Being retired is like perpetual vacation from school.  There’s a lot of time to fill, and there are a million things to do. If you didn’t notice, our generation has accomplished a lot and we still have talent. Most of us aren’t willing to go quietly into the great good night either.

Guess what Mad Men?  There are better roles in daily life than playing manipulated consumers whose primary benefit to society is buying stuff.  Boomers are born activists.  Remember the 60’s.  I know.  If you can remember the 60s, you weren’t really there.

Buckle your seat belt.  As more of us retire with too much time on our hands, it could get interesting, so let’s get ready to rock and roll.

Enough rant.  There’s something more important to say on this, my first birthday without my mother.

“Thanks for the birthday mom. Without you, I wouldn’t have had the opportunity to become uninteresting to advertisers.  I’ll always love you for that alone.”

8 thoughts on “Mourning bells on Madison Avenue.

  1. Happy birthday to you. I wish you ever-loving memories of your mother, and easy but interesting trails.
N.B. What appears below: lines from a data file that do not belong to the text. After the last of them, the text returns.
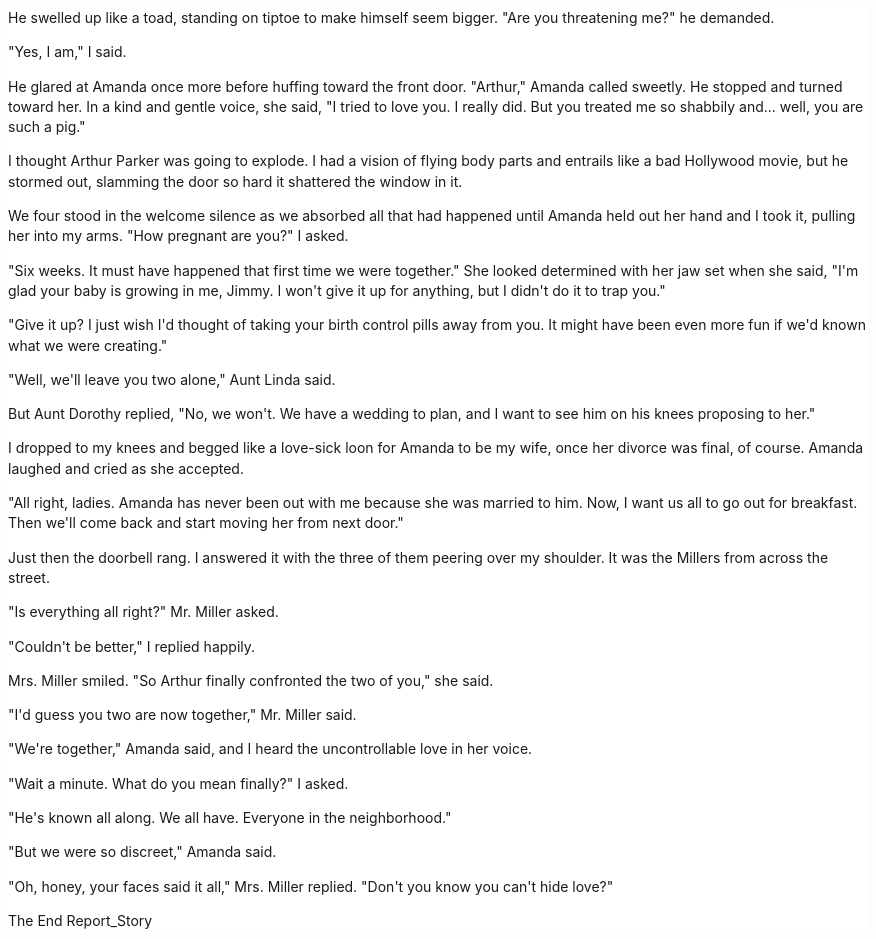 He swelled up like a toad, standing on tiptoe to make himself seem bigger. "Are you threatening me?" he demanded. 

"Yes, I am," I said. 

He glared at Amanda once more before huffing toward the front door. "Arthur," Amanda called sweetly. He stopped and turned toward her. In a kind and gentle voice, she said, "I tried to love you. I really did. But you treated me so shabbily and... well, you are such a pig." 

I thought Arthur Parker was going to explode. I had a vision of flying body parts and entrails like a bad Hollywood movie, but he stormed out, slamming the door so hard it shattered the window in it. 

We four stood in the welcome silence as we absorbed all that had happened until Amanda held out her hand and I took it, pulling her into my arms. "How pregnant are you?" I asked. 

"Six weeks. It must have happened that first time we were together." She looked determined with her jaw set when she said, "I'm glad your baby is growing in me, Jimmy. I won't give it up for anything, but I didn't do it to trap you." 

"Give it up? I just wish I'd thought of taking your birth control pills away from you. It might have been even more fun if we'd known what we were creating." 

"Well, we'll leave you two alone," Aunt Linda said. 

But Aunt Dorothy replied, "No, we won't. We have a wedding to plan, and I want to see him on his knees proposing to her." 

I dropped to my knees and begged like a love-sick loon for Amanda to be my wife, once her divorce was final, of course. Amanda laughed and cried as she accepted. 

"All right, ladies. Amanda has never been out with me because she was married to him. Now, I want us all to go out for breakfast. Then we'll come back and start moving her from next door." 

Just then the doorbell rang. I answered it with the three of them peering over my shoulder. It was the Millers from across the street. 

"Is everything all right?" Mr. Miller asked. 

"Couldn't be better," I replied happily. 

Mrs. Miller smiled. "So Arthur finally confronted the two of you," she said. 

"I'd guess you two are now together," Mr. Miller said. 

"We're together," Amanda said, and I heard the uncontrollable love in her voice. 

"Wait a minute. What do you mean finally?" I asked. 

"He's known all along. We all have. Everyone in the neighborhood." 

"But we were so discreet," Amanda said. 

"Oh, honey, your faces said it all," Mrs. Miller replied. "Don't you know you can't hide love?" 

The End Report_Story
    As to being dead, I’m pretty sure we’re not yet. We regularly are on the receiving end of ads about hearing aids, annuity products, charitable estate bequests, and walk-in bathtubs. I figure we have 30-40 more years to hear about that. And YES that’s a long time for us retirees to still make our mark.

  2. Happy Birthday, young man. You are looking good.

    Last night I attended session 2 of 3 of what is called Mini-Medical School offered by the College of Medicine at the U of IA. They offer these several times a year to highlight the work being done to advance the research and understanding of new trends in treatment. Most of the crowd of 300 is made up of folks just like you and me…retired and interesting people.

    We have a lot to learn and a lot to teach. Our experiences are rich. We have insight and wisdom. We are not interested in being some ad agency unit being sold a bill of goods. Life is much richer that that, and we know it. I am glad to be written off and left alone.

    Have a great day. Push on.

  3. Jim: Well, here you are: doing exactly what you want to be doing, still accomplishing great things, and still with hair the color of which just doesn’t matter. I’d say you and all of the Boomers have rendered Madison Avenue rather inconsequential to a very large group (demographic, if you will) of people who count, who matter, and who still consume. And Madison Avenue doesn’t quite get it that we do. Seems a bit backward, eh? And if AARP would take a break from selling health and car insurance, perhaps they could help us out.

    I would like to wish you a great birthday and a happy and healthy year ahead. And, just remember, your mom would be so proud. It is a milestone in life when you start marking all the “firsts” after a parent dies. How nice it is that you’re in a place to reflect on all of this.

    I’m reading your posts from the bottom up. Any comments on spending the night with the full moon?

    Take good care. Enjoy yourself. Return safely. Virnell

    • At some point I’ll do some “cowboy” camping, that is to say that I’ll be sleeping under the stars. That is when I’ll bay about the moon.

  4. Sisu: Great post! Now I know why people stopped talking to me when I turned 60 a few years ago! It’s incredible (and a little depressing, but not surprising I guess given the power of advertising) how that “Madison Avenue attitude” filters out into the larger culture. If you’re above a certain age, you’re just taken for granted—if not considered dead already. It’s nice to see that “our demographic” is well-represented among thru-hikers on the AT. Mad Men take note ! (…or maybe not!)

    Happy Birthday, Sisu, and may you have many more ahead.